Thursday, December 16, 2004

I hate animals.


So I finally left the apartment the other day. I probably look and smell indistinguishable from the homeless piece of shits that camp out in the alley ways around here, yet they stil try and hit me up for change. Fucking idiots.

I decided to go to the grocery store, to load up on Hot Pockets, frozen pizza, Ben and Jerrys, and maybe some malt liquor. I dont' really drink that much, but I have time to start.

I wander around the store, get all the stuff in my shopping cart. Store security is eyeballing me like I'm gonna steal their fucking cart. I get all the food I'll need for two weeks and stand in line. Some soccer mommy wrinkles her nose when I go by and I wonder if her Botoxed up face will explode if I were to suddenly hit her. I don't hit her. I'm a weakling.
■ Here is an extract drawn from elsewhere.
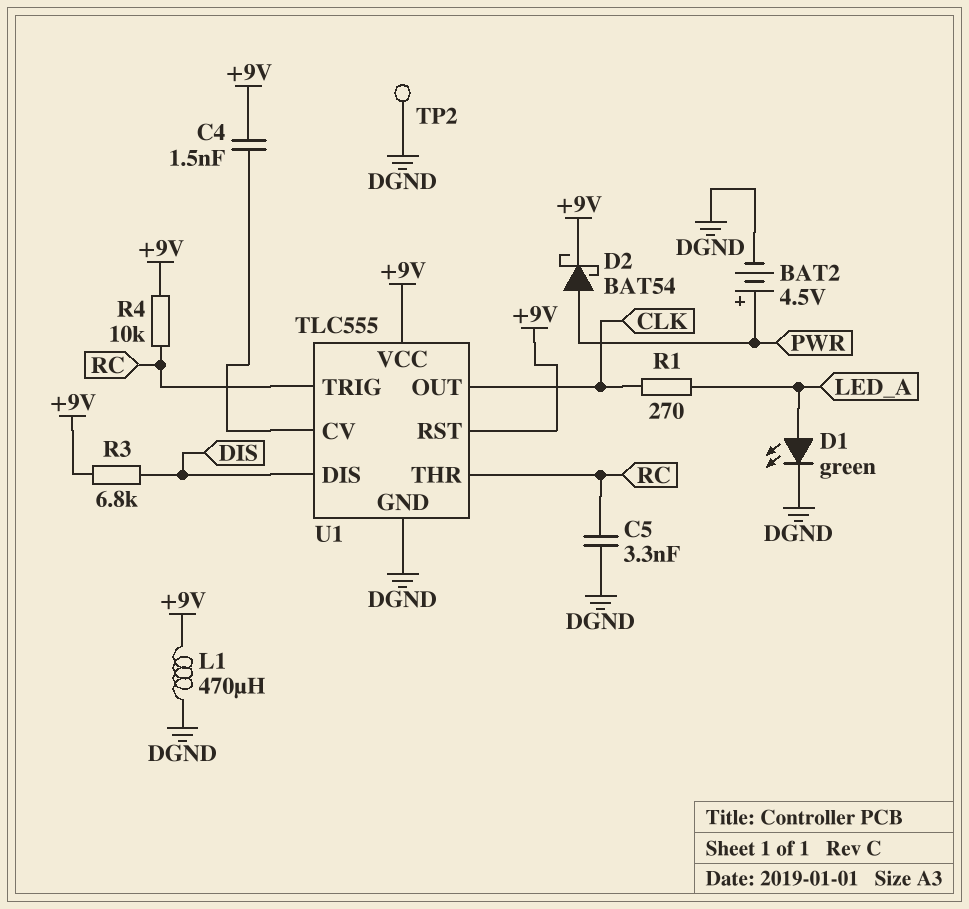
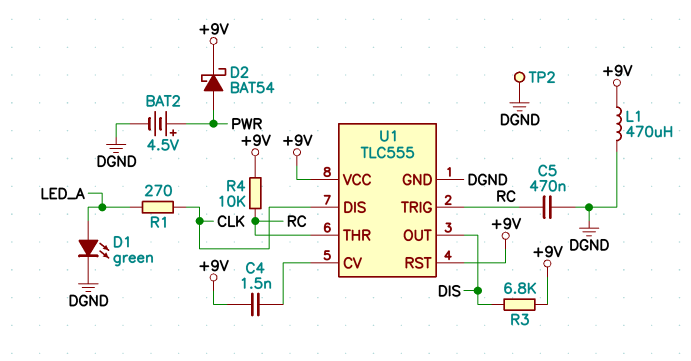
C5: 3.3nF (DGND, RC) -> 470nF (DGND, RC)
U1 pin DIS: DIS -> CLK
U1 pin OUT: CLK -> DIS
I go to the cashier and when they aske for my Safeway card I realize I don't have it with me. Oh well. They ring it up and the bill ends up being about thirty dollars more than I thought it would be. Question: why does having that card make shit so much cheaper? Is it really worth thirty dollars to track my fucking buying habits.

I groan, but give them my check card anyway. DECLINED. I check my other credit cards, but they're all expired. I swear the gooks over at Golden Shanghai double charged me for the egg drop soup and kung-pao kitten they delivered the other night. The stuff kept me on the toilet for an hour.

Anyway, I walk out of the store, embarrassed once again. At least some union flunky will have to restock all the stuff in my cart.

I duck down an alleyway to go back home, and see laying next to a dumpster a old mangy dog. I sympathize with the dog. The dog looked exactly like I felt. I let it sniff my hand for a second, then suddenly the urge to stomp the dog to death went through me.

Doing something so horrible wasn't as hard as I thought. It only whimpered with the first few kicks. Then I stomped on it's rib cage (sounded like breaking dry spaghetti) and it could barely breathe much less cry. It didn't bleed that much either. It was really like kicking this fur-lined bag full of bones. It bled from the mouth some, and towards the end a couple bones were jutting out of it's skin.

It was still alive though, looking up at me. I tried to put it out of it's misery by stomping on it's muzzle a few times. But it kept drawing breath. Eventually I said fuck it and stumbled on back home, where I picked the fur out of the waffle of my boots with an old chopstick.